Joyce floated home on cloud nine. While she waited for the phone to ring, common sense made efforts to assert itself, and she berated herself for premature chicken-counting. But she couldn't prevent her mind from revolving around matters of decoration: where to put the sofa; how to distribute the shelves and cupboards over a wall large enough to allow plenty of options; whether to have curtains or shutters. It seemed as though part of her mind had awakened after a long slumber. And where was the harm, after all? Mrs. Rostow had practically promised, hadn't she? A reliable woman, Mrs. Rostow. Not the sort of woman to string anybody.

But when the telephone rang, late in the afternoon, it wasn't Mrs. Rostow, it was Irene. A furious Irene. "That was a damn-fool stunt to pull. What kind of saps do you think people are anyway? I told you the landlady lives in the building. You might have taken it for granted she'd go and check references. So what was the point of telling that stupid lie?"

"I don't know what you're talking about, Irene. What lie?"

"Oh, come off it! About being on vacation, of course. Of all the knuckle-headed—"

"I wasn't lying. I am on vacation." Joyce felt a sudden tightening in her throat. "Until next Monday."

"Oh, you are, are you? It's funny
Yardstick
doesn't seem to know it. According to them, you got the sack two weeks ago. I thought that vacation story sounded fluky. For God's sake, Joyce, why didn't you level with me? We could have cooked up some other reference for you. This way I feel like a jerk, recommending somebody who—"

"There's some mistake, Irene." Joyce felt pressure on her lungs now. "I'm sure it's a mistake. Look, I'll telephone
Yardstick
and have them call Mrs. Rostow right away and—"

"It's too late. She's already rented to somebody else." Irene's tone had softened; it was sympathetic now. "It's a drag, having
Yardstick
cross you up like that. But that's how it is with these big outfits sometimes—one hand doesn't know what the other hand's doing. Better luck next time, Joyce."

Next time? Somehow it seemed hard to believe there would be a next time. Joyce had to strike three matches before her trembling hand could get a cigarette lit. The phone call she had to nerve herself up to make disclosed only that everyone in the
Yardstick
copy room was gone for the day.

In the morning, there was no need to telephone
Yardstick
again. It was in the mailbox.

...

Dear Joyce,

The enclosure should have gone out to you days ago, but there was some kind of foul-up in Accounts. Sorry about the delay.
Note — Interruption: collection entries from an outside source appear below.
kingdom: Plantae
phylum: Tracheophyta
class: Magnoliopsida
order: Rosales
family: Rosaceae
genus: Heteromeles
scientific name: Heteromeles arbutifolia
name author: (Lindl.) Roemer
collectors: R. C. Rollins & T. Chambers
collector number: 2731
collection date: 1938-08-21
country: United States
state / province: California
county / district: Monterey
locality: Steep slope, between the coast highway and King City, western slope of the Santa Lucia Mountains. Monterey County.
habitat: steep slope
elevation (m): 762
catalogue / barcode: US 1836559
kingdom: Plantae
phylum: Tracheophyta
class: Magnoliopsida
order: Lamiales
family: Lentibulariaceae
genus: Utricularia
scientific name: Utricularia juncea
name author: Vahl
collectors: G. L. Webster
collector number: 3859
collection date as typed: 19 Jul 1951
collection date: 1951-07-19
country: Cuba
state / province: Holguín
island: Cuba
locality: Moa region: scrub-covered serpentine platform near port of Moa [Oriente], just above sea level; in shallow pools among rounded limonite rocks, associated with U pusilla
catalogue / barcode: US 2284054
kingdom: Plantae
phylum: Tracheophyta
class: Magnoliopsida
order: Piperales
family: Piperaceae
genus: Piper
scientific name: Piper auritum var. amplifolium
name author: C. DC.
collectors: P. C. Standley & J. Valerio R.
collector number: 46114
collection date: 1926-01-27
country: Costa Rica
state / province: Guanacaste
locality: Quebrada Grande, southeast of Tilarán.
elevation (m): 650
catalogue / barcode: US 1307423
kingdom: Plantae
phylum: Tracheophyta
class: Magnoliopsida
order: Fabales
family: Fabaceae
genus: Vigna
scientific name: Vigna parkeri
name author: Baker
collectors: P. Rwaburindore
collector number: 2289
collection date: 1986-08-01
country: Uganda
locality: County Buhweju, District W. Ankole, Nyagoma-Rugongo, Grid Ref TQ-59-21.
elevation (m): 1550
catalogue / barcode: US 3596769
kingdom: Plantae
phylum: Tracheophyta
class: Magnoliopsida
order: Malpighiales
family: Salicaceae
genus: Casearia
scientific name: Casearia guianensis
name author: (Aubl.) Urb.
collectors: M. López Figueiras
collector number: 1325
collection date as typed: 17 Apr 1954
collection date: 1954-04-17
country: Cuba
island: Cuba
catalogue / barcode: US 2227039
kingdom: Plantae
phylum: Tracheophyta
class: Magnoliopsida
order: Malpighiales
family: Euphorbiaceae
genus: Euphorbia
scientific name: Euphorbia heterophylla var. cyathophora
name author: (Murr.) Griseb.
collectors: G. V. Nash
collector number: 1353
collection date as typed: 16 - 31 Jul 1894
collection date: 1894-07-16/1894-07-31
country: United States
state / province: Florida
As you've probably guessed by now, we won't be needing you back in the copy room. By a wonderful piece of luck, we pulled off a great coup and stole a girl from Time—six years' experience as a copy-reader. Sorry this means we have to give you your walking papers, but a coup is a coup. I'm sure you'll understand.

Best of luck from all of us.

Cordially, Margaret

...

The enclosure was a check for one week's salary.

...

"Hi, doll." A dry, rasping voice, without resonance.

Joyce lifted her head. He was tall, a black-haired, black-bearded beanpole in a tie-dyed T-shirt and wide-legged, cuffed trousers. A trendy specimen, but not young. Or was he? Odd how the fashions of youth seemed to make so many people look as though they'd never been young.